▸ **What to produce**:
From the entry on the Greek drama Mazi sou, reproduce verbatim the passage that opens with the words containing "Original release" and closes with "near Maritsa's bank.".

- Mazi sou TV card
- Genre: Drama
- Starring: Clio-Danae Othoneou (Sophia); Nikos Nikolaou (Leonidas); Apostolis Totsikas (Ares); Marili Milia (Zoe); Rania Sxiza (Helen); Tasos Nousias (Stefanos Anastasiou); Andreas Natsios (Markos); Dina (Zoe Karabasili);
- Opening theme: Mazi sou
- Country of origin: Greece
- Original language: English
- No. of seasons: 1
- No. of episodes: 20

Production
- Running time: 1 hour (per episode)

Original release
- Network: Mega Channel
- Release: 2006 – 2007

= Mazi sou =

Mazi sou (With you) is a Greek drama featuring two teenagers whose only common link is their age. Two 17-year-old teens who run away, one from a juvenile institution and the other from her home, and scour Northern Greece and Turkey, following the "arid" railroad near Maritsa's bank.

▸ **Dataset extract**:
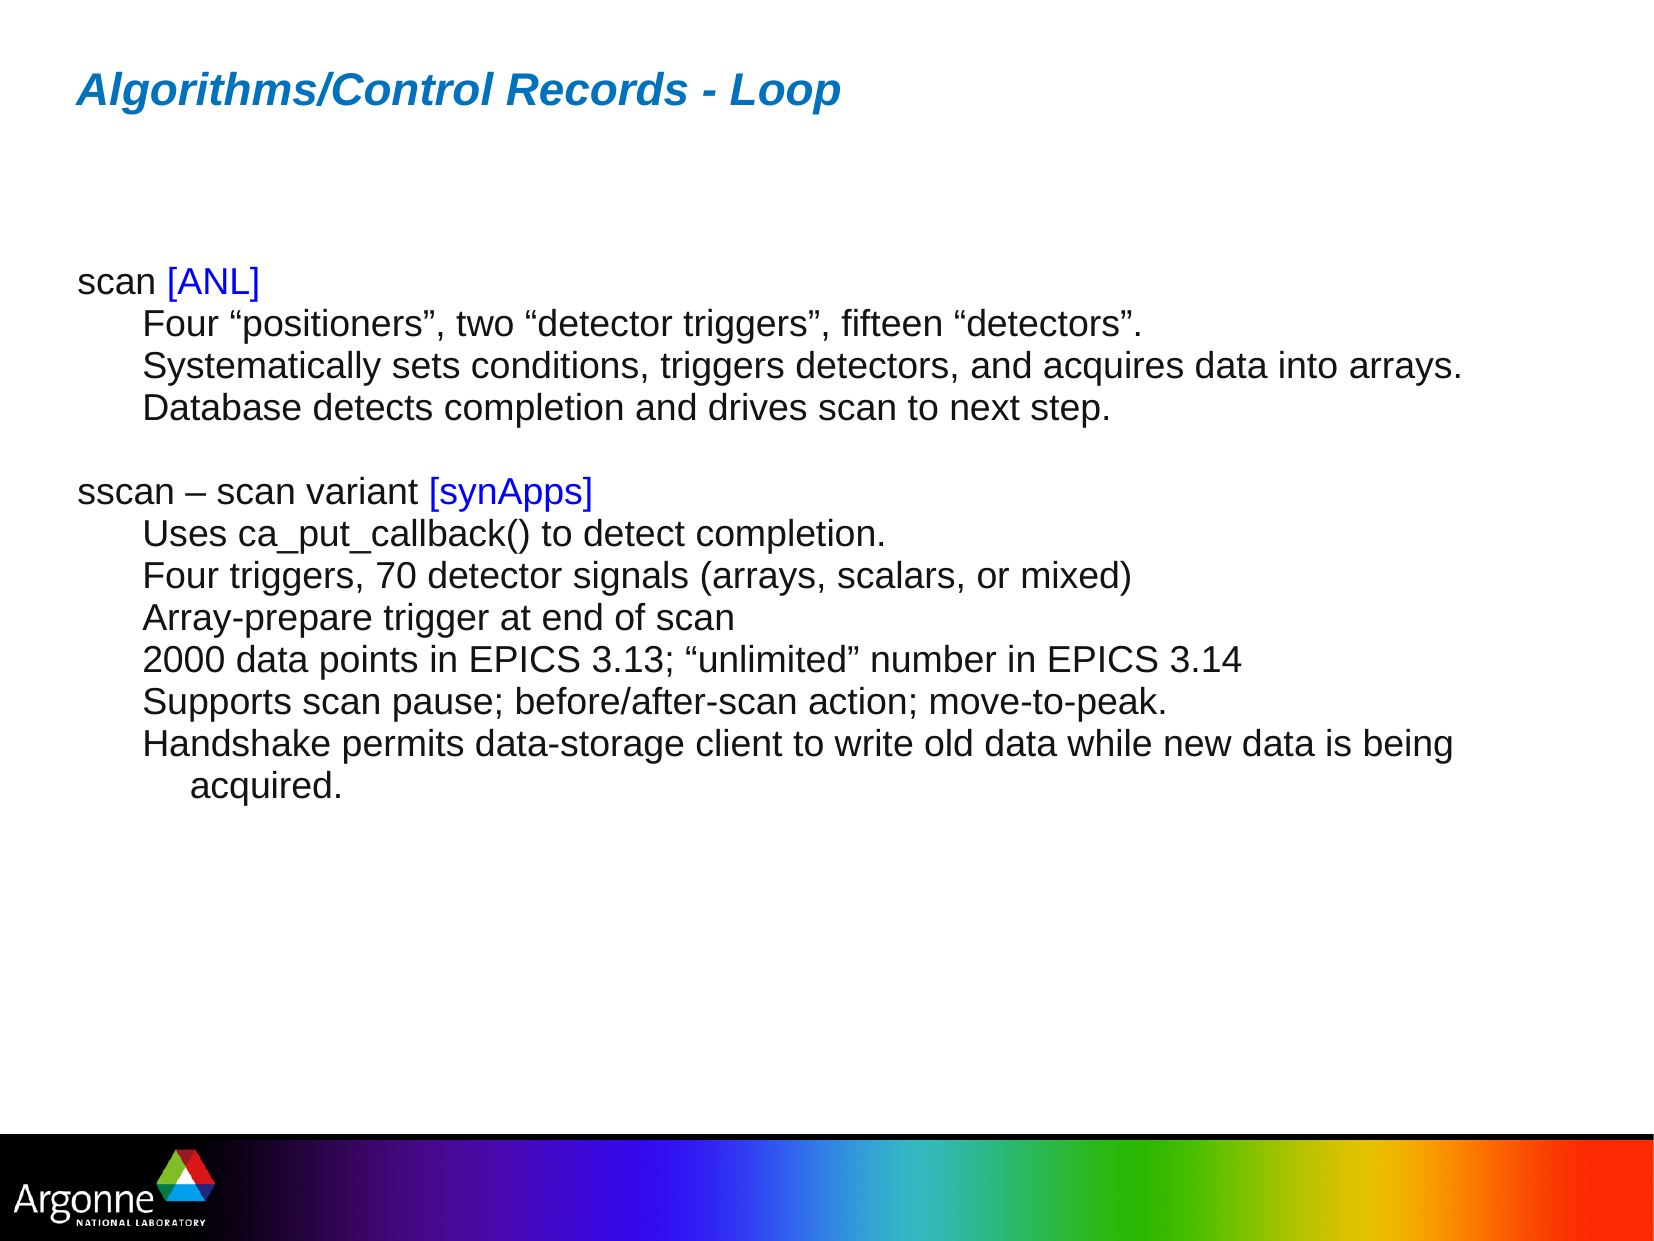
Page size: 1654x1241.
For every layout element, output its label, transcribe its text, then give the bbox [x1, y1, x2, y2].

▸ **Answer for the task**:
Original release
- Network: Mega Channel
- Release: 2006 – 2007

= Mazi sou =

Mazi sou (With you) is a Greek drama featuring two teenagers whose only common link is their age. Two 17-year-old teens who run away, one from a juvenile institution and the other from her home, and scour Northern Greece and Turkey, following the "arid" railroad near Maritsa's bank.